## PROBLEM REQUIREMENTS
What is needed is each line of the data below that holds the string "zijn".

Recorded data
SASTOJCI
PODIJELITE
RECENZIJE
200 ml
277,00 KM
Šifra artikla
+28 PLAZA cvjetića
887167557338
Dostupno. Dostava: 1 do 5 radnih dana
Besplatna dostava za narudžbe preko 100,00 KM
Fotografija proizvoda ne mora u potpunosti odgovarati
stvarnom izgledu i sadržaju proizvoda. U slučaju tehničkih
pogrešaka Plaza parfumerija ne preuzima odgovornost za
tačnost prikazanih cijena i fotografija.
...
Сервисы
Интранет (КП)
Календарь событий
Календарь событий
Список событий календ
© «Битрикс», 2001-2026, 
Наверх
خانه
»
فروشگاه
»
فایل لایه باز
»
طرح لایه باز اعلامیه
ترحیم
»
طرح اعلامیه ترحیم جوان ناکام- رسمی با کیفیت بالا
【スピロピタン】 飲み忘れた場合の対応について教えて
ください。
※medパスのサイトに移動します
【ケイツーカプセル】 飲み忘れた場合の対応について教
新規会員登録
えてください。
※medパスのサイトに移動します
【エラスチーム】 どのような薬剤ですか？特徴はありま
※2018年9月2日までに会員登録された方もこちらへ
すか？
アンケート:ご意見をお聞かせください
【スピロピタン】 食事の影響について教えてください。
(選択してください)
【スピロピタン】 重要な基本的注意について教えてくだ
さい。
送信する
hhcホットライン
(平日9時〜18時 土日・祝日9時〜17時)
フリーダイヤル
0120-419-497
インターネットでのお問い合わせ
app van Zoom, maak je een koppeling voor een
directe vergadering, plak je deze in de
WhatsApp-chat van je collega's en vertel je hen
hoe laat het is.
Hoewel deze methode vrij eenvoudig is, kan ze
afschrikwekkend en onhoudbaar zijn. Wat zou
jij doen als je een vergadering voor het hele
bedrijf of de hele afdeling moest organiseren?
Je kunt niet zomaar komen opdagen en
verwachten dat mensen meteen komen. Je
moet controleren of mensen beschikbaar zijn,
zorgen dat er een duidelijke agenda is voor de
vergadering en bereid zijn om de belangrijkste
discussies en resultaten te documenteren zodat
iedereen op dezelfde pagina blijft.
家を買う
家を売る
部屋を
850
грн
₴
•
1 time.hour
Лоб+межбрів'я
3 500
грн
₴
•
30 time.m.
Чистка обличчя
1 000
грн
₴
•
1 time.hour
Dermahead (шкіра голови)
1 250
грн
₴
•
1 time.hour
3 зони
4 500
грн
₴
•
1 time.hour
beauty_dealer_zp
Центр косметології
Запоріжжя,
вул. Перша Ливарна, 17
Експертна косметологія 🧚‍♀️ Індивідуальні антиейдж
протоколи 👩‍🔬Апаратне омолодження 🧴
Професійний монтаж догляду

## RESULT OF THIS EXERCISE
afschrikwekkend en onhoudbaar zijn. Wat zou
moet controleren of mensen beschikbaar zijn,
vergadering en bereid zijn om de belangrijkste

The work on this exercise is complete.